Your task -
Would you please report how many lines of the listing contain "Anthony"? Reply with that number only.

==*==

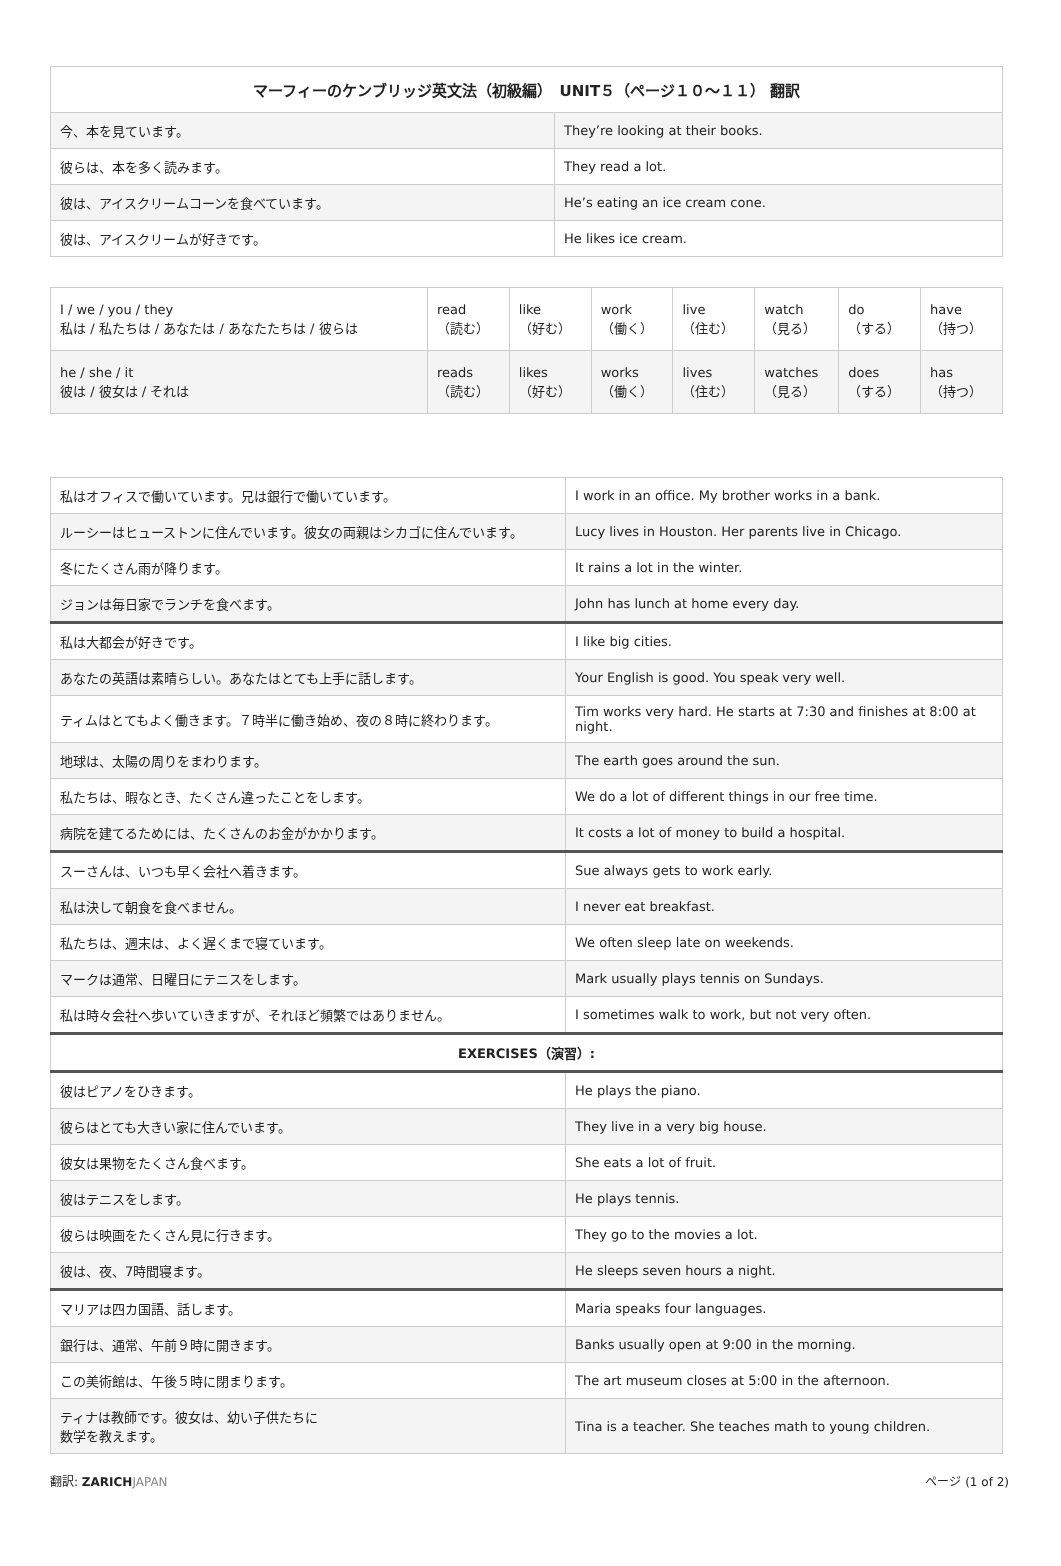| マーフィーのケンブリッジ英文法（初級編） UNIT５（ページ１０〜１１） 翻訳 | |
| --- | --- |
| 今、本を見ています。 | They’re looking at their books. |
| 彼らは、本を多く読みます。 | They read a lot. |
| 彼は、アイスクリームコーンを食べています。 | He’s eating an ice cream cone. |
| 彼は、アイスクリームが好きです。 | He likes ice cream. |
| I / we / you / they 私は / 私たちは / あなたは / あなたたちは / 彼らは | read （読む） | like （好む） | work （働く） | live （住む） | watch （見る） | do （する） | have （持つ） |
| he / she / it 彼は / 彼女は / それは | reads （読む） | likes （好む） | works （働く） | lives （住む） | watches （見る） | does （する） | has （持つ） |
| 私はオフィスで働いています。兄は銀行で働いています。 | I work in an office. My brother works in a bank. |
| ルーシーはヒューストンに住んでいます。彼女の両親はシカゴに住んでいます。 | Lucy lives in Houston. Her parents live in Chicago. |
| 冬にたくさん雨が降ります。 | It rains a lot in the winter. |
| ジョンは毎日家でランチを食べます。 | John has lunch at home every day. |
| 私は大都会が好きです。 | I like big cities. |
| あなたの英語は素晴らしい。あなたはとても上手に話します。 | Your English is good. You speak very well. |
| ティムはとてもよく働きます。７時半に働き始め、夜の８時に終わります。 | Tim works very hard. He starts at 7:30 and finishes at 8:00 at night. |
| 地球は、太陽の周りをまわります。 | The earth goes around the sun. |
| 私たちは、暇なとき、たくさん違ったことをします。 | We do a lot of different things in our free time. |
| 病院を建てるためには、たくさんのお金がかかります。 | It costs a lot of money to build a hospital. |
| スーさんは、いつも早く会社へ着きます。 | Sue always gets to work early. |
| 私は決して朝食を食べません。 | I never eat breakfast. |
| 私たちは、週末は、よく遅くまで寝ています。 | We often sleep late on weekends. |
| マークは通常、日曜日にテニスをします。 | Mark usually plays tennis on Sundays. |
| 私は時々会社へ歩いていきますが、それほど頻繁ではありません。 | I sometimes walk to work, but not very often. |
| EXERCISES（演習）: | |
| 彼はピアノをひきます。 | He plays the piano. |
| 彼らはとても大きい家に住んでいます。 | They live in a very big house. |
| 彼女は果物をたくさん食べます。 | She eats a lot of fruit. |
| 彼はテニスをします。 | He plays tennis. |
| 彼らは映画をたくさん見に行きます。 | They go to the movies a lot. |
| 彼は、夜、7時間寝ます。 | He sleeps seven hours a night. |
| マリアは四カ国語、話します。 | Maria speaks four languages. |
| 銀行は、通常、午前９時に開きます。 | Banks usually open at 9:00 in the morning. |
| この美術館は、午後５時に閉まります。 | The art museum closes at 5:00 in the afternoon. |
| ティナは教師です。彼女は、幼い子供たちに 数学を教えます。 | Tina is a teacher. She teaches math to young children. |
翻訳: ZARICH JAPAN ページ (1 of 2)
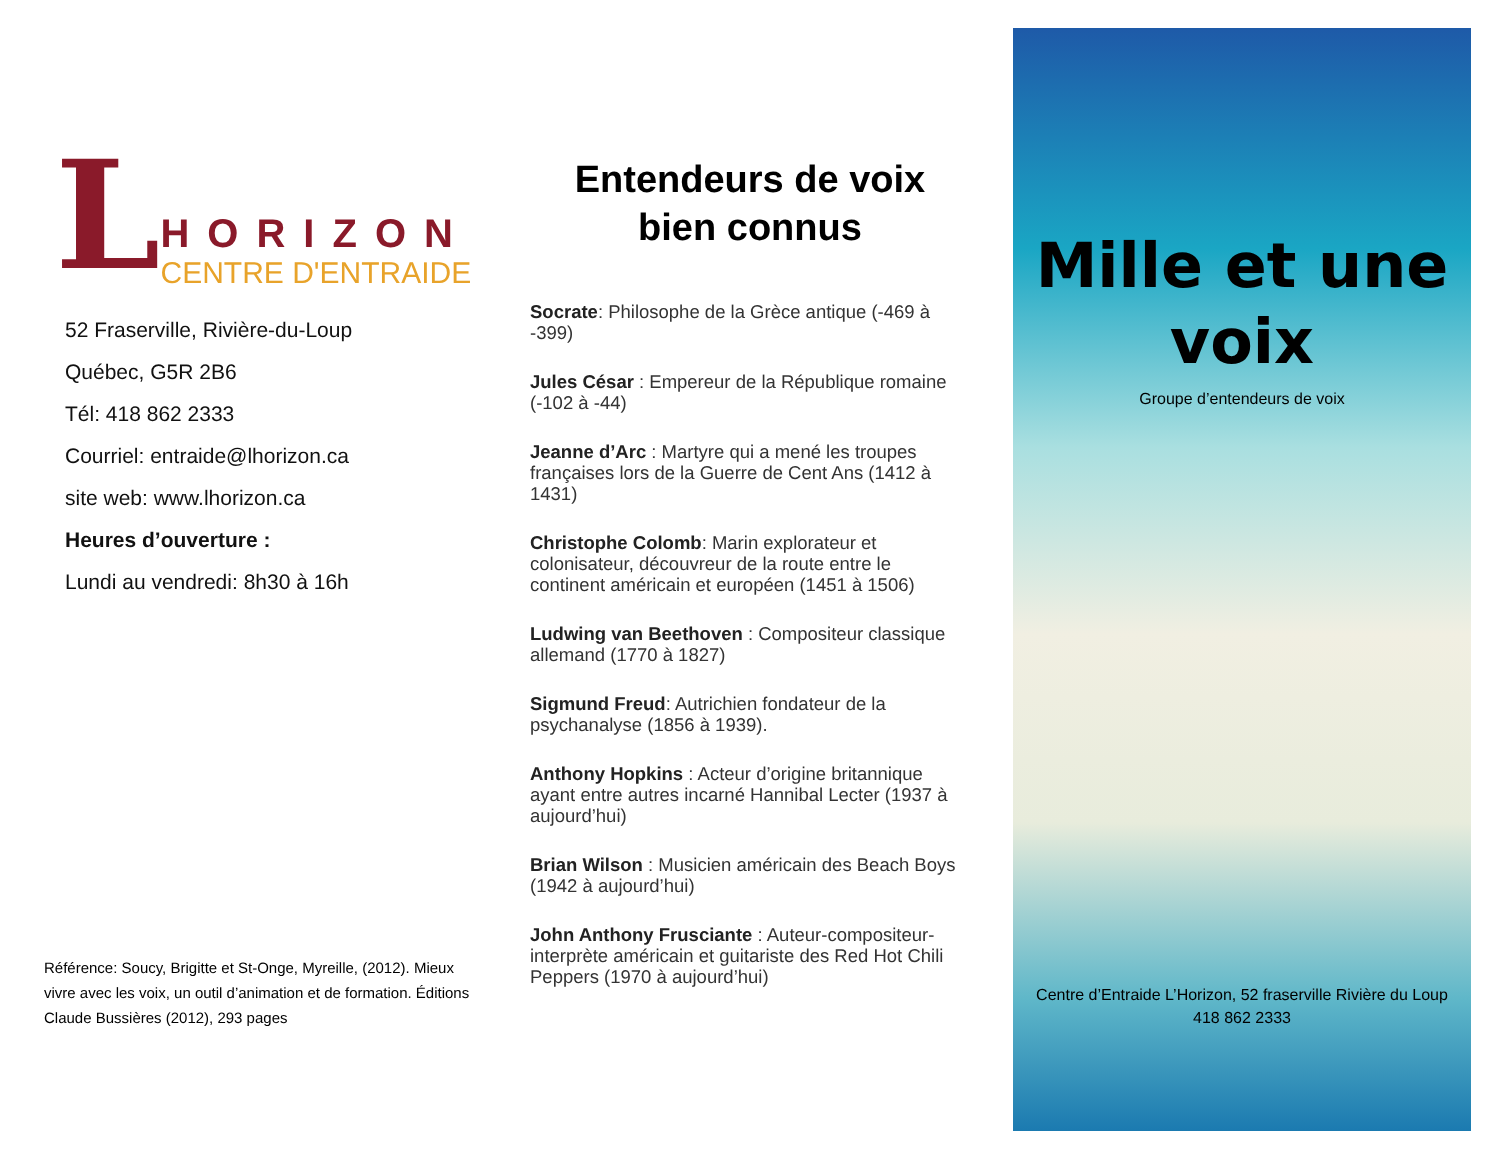L
HORIZON
CENTRE D'ENTRAIDE
52 Fraserville, Rivière-du-Loup
Québec, G5R 2B6
Tél: 418 862 2333
Courriel: entraide@lhorizon.ca
site web: www.lhorizon.ca
Heures d’ouverture :
Lundi au vendredi: 8h30 à 16h
Référence: Soucy, Brigitte et St-Onge, Myreille, (2012). Mieux vivre avec les voix, un outil d’animation et de formation. Éditions Claude Bussières (2012), 293 pages
Entendeurs de voix
bien connus
Socrate: Philosophe de la Grèce antique (-469 à -399)
Jules César : Empereur de la République romaine (-102 à -44)
Jeanne d’Arc : Martyre qui a mené les troupes françaises lors de la Guerre de Cent Ans (1412 à 1431)
Christophe Colomb: Marin explorateur et colonisateur, découvreur de la route entre le continent américain et européen (1451 à 1506)
Ludwing van Beethoven : Compositeur classique allemand (1770 à 1827)
Sigmund Freud: Autrichien fondateur de la psychanalyse (1856 à 1939).
Anthony Hopkins : Acteur d’origine britannique ayant entre autres incarné Hannibal Lecter (1937 à aujourd’hui)
Brian Wilson : Musicien américain des Beach Boys (1942 à aujourd’hui)
John Anthony Frusciante : Auteur-compositeur-interprète américain et guitariste des Red Hot Chili Peppers (1970 à aujourd’hui)
Mille et une voix
Groupe d’entendeurs de voix
Centre d’Entraide L’Horizon, 52 fraserville Rivière du Loup
418 862 2333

==*==

Written answer -
2